Blackman now has his match with The Rock, who adjusts his warm-up jacket to cover the People’s Nipple. The Rock grabs the mic for an important announcement: He’s going to kick Steve’s roody-poo candy ass. Blackman gets some shots in before Rock DDTs him and grabs a headset for some special commentary. The Rock, says the Rock, just gave that roody-poo candy ass a Rockwich with a side of extra Rock Sauce. So that’s what The Rock was cooking!

When Rock returns to the ring, Blackman gives him a vertical suplex and shoulder tackle but gets caught up on the ropes after a missed bicycle kick.

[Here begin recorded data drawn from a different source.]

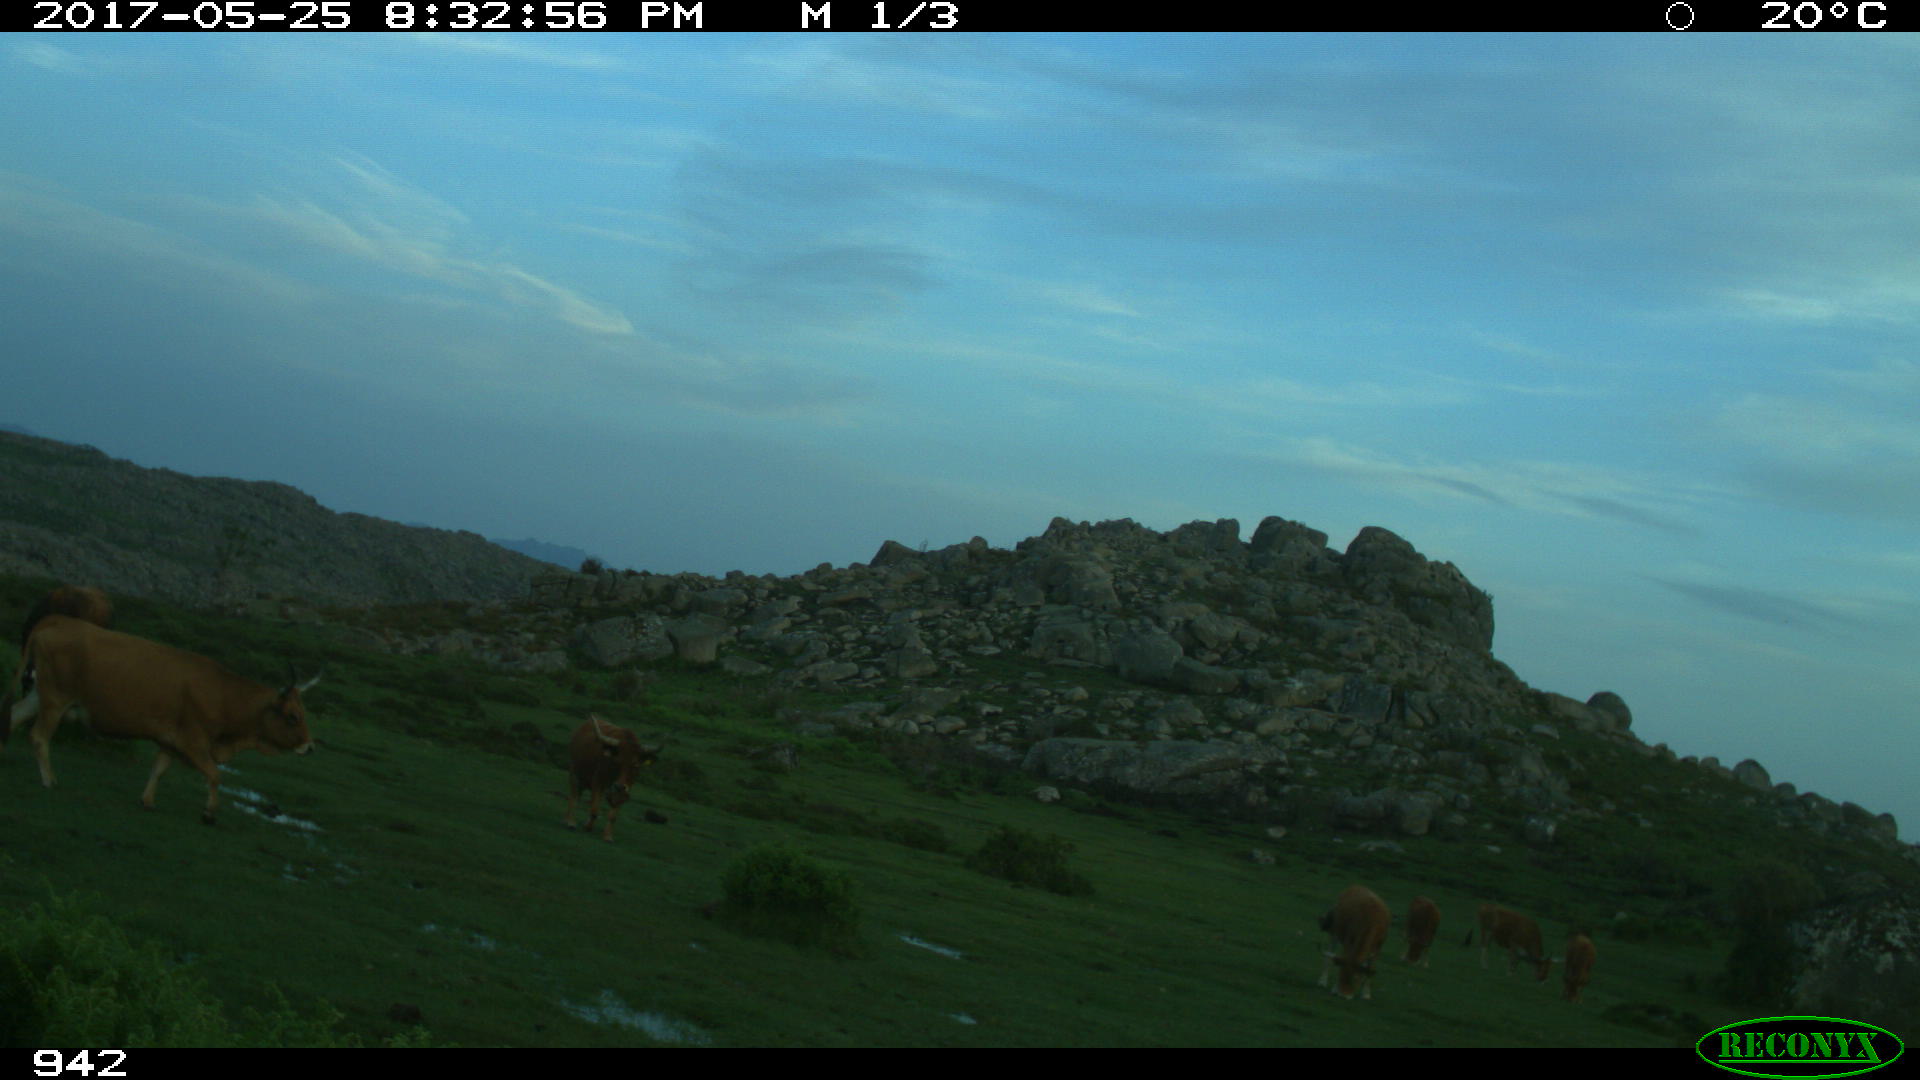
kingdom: Animalia
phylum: Chordata
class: Mammalia
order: Artiodactyla
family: Bovidae
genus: Bos
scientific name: Bos taurus
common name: Domesticated cattle
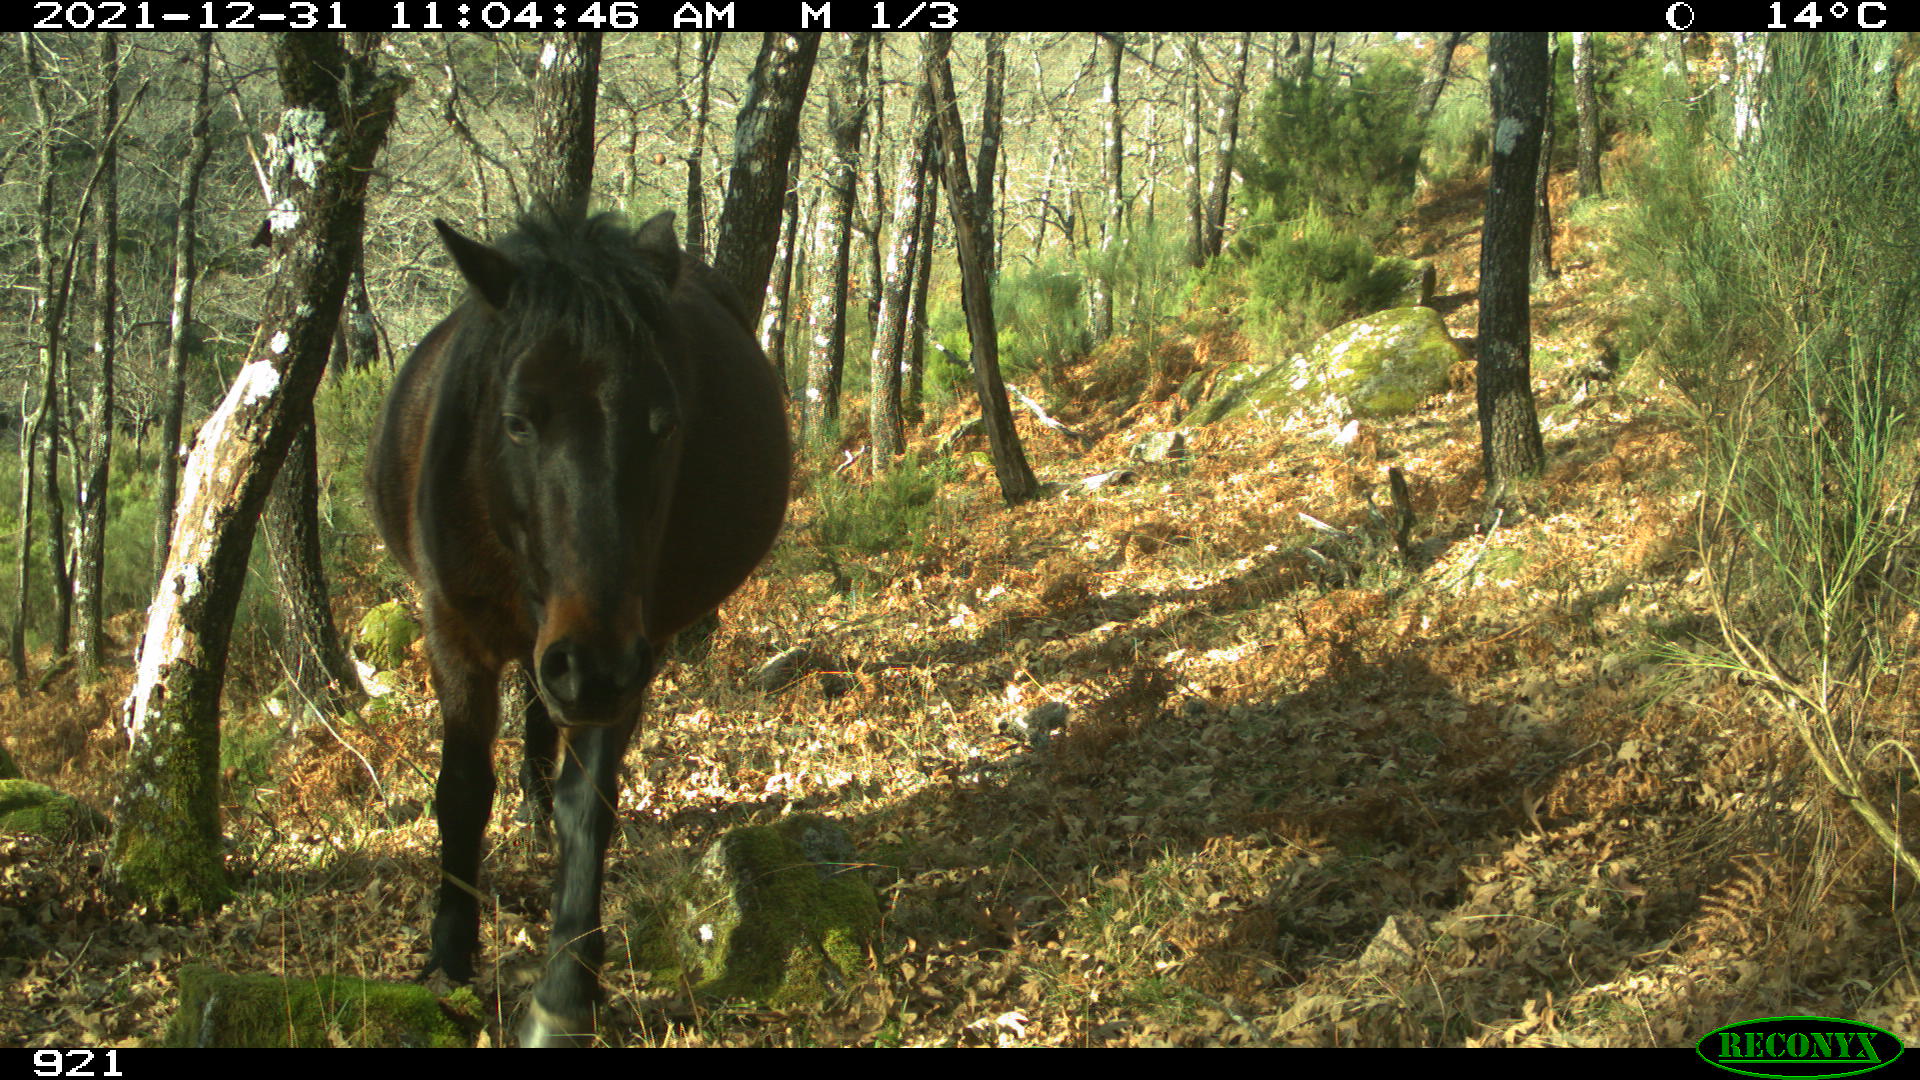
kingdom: Animalia
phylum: Chordata
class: Mammalia
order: Perissodactyla
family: Equidae
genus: Equus
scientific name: Equus caballus
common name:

Rock hits the Rock Bottom and Corporate Elbow to a huge ovation. But he’s the heel! Truly, Canada is Bizarro World.

WWF Raw returns for its main event, the 5-on-1 Corporate Gauntlet. Tony Chimel announces the match can be won only by pinfall or submission, leaving the rest of the rules to the fan’s imagination. Michael Cole vaguely states that Austin must run the gauntlet until he pins someone, neglecting to explain how that works.

Austin starts out with Ken Shamrock as Vince and company look on. Fans chant “You screwed Bret” at Vince. Austin escapes an ankle lock and hits the Stunner on Shamrock, then covers him. Test, however, interferes, causing Shamrock to be disqualified and making Test the legal man.

Soon, Test eats a stunner and gets disqualified when Kane bails him out.

Now Kane is the legal man. The Big Red Machine chokeslams Austin, who kicks out. Kane tries a tombstone, but Austin counters with a Stunner. You’ll never guess what happens next: Chyna interferes (via a low blow), DQ’ing Kane and making her the legal woman.

Austin immediately stuns Chyna, and Bossman becomes the legal man when he breaks things up.

Vince throws a nightstick to Bossman, who repeatedly jams Austin in the neck with it in full view of the referee. This time, there is no DQ. With Austin choked out, Vince McMahon steps in, takes off his jacket, and becomes the legal man. Now, presumably, Bossman is disqualified.

Finally, Vince McMahon covers Austin. Earl Hebner slowly counts to three, and Vince McMahon picks up his first pinfall victory.

With his Corporation restraining Austin in the corner, Vince gets in his face, drinks a beer, pours it on Austin, and yells at him. Beer and drool drip out of the boss’s mouth as he gets right in Stone Cold’s face.